PASSAGE FOR REVIEW:
We’ll be working on a review for Time on Frog Island, so I got in touch with indie Half Past Yellow to talk a bit about the game. Come check it out!
PS4Blog: Hi! Thank you for taking the time to join us at PS4Blog.net. Could you please help us get started by telling our readers a bit about yourself and your work?
No worries, thanks for having me. My name is Max Wrighton, and I am the lead game designer and a co-founder of Half Past Yellow. We are a small Danish game studio based in Copenhagen, just about to release our second title – Time on Frog Island. It can be quite normal to wear a lot of hats when you are working at a small studio. I am mostly focused on game design, but I also build game features and handle some business-to-business relations.
PS4B: On that note, Time on Frog Island is on its way to the Nintendo Switch, PlayStation 4, and PlayStation 5. How would you describe the project to someone who’s never heard about it?

ENTRIES PROVIDED:
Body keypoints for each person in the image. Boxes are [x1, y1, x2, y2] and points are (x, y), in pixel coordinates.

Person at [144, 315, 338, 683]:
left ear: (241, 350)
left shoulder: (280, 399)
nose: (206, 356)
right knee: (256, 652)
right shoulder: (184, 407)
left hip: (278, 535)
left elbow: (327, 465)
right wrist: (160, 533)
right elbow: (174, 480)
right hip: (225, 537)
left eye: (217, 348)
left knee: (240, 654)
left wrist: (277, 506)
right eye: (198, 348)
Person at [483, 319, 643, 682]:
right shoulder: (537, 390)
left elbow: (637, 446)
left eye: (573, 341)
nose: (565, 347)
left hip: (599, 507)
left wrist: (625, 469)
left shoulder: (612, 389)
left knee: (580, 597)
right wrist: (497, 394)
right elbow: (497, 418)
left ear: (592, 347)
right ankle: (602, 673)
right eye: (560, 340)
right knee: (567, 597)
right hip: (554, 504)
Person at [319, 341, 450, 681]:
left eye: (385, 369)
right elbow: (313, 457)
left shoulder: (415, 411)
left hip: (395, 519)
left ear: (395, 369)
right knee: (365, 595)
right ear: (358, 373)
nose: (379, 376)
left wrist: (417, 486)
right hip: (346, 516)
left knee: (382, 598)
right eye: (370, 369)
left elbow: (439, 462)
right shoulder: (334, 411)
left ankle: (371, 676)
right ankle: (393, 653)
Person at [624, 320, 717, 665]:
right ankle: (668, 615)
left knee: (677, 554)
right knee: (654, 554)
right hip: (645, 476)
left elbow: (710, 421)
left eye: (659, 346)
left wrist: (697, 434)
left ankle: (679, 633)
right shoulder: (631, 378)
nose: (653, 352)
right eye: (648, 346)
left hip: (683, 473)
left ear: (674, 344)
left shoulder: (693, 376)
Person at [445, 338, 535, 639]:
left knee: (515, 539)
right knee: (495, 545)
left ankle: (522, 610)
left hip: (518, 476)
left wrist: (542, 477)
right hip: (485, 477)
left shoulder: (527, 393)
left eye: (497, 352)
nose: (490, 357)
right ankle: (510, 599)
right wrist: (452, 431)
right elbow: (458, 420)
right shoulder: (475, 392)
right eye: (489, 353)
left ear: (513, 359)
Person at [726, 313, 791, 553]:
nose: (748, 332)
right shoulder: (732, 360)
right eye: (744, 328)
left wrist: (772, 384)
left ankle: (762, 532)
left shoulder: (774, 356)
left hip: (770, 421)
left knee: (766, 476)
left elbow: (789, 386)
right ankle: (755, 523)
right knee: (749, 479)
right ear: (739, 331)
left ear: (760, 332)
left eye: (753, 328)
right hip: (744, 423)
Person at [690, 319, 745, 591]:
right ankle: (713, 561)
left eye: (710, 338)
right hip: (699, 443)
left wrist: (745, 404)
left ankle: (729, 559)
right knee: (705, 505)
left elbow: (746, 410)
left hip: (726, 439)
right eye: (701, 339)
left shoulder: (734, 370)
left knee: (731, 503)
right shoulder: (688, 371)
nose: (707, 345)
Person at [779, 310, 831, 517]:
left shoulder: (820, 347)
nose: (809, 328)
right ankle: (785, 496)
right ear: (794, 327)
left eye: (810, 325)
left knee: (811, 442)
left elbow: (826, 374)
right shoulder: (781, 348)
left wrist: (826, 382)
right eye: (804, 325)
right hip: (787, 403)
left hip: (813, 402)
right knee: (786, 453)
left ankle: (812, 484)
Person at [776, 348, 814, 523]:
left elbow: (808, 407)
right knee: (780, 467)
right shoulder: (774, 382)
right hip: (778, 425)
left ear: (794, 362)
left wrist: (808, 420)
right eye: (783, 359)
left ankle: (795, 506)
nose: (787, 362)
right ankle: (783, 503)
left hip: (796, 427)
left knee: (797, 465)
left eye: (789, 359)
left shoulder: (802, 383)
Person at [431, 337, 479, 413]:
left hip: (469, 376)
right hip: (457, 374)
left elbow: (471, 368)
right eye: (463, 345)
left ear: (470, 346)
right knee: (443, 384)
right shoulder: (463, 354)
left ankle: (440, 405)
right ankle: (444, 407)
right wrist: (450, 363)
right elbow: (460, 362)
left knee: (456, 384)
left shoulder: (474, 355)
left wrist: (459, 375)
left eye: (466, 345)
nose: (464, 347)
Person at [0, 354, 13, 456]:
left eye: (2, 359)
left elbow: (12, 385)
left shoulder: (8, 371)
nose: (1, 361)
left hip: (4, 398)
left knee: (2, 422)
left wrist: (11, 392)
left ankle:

TASK 1:
In the interview about Time on Frog Island, which city is Half Past Yellow based in?
TASK 2:
Pick up the interview about Time on Frog Island right after its final sentence and continue it.
The lines above come from a different source than the interview.

REPLY 1:
Copenhagen.

REPLY 2:
We have described it internally as a point and click adventure for people with ADHD. We have put a lot of time into making the controls feel smooth, and the world feels fun to traverse. It isn’t a hardcore platformer, but we have given players a lot of freedom of movement. We combined this freedom with a spaghetti network of froggy wants and needs, which I think creates an interesting balance of distractions and goals.
As a team, we are inspired by traveling/moving to new places, learning the lay of the land, and embracing new places. Time on Frog Island is the embodiment of that. It can feel hectic, relaxing, then awe-inspiring, all in the space of 10 minutes.
PS4B: How long did it take to develop Time on Frog Island? Were there any particular hurdles or challenges you had to overcome during development?
When the game releases on July 12th, it will have been in production for just over two years. We actually started production of the game just as Denmark was closed down due to Covid, it was initially quite hard to transition into working from home, but we managed to adapt really nicely and now have a semi-remote setup that works really well. The main other roadblock we had to push through was finding funding. We are a small studio, and it was definitely a challenge to secure a publishing/investment deal. We were happy to partner with Merge Games midway through development, as this allowed us to bring on a couple of new staff members and push the game further than we would have alone.
PS4B: Any chance Tiny Tomb might make its way to consoles as well?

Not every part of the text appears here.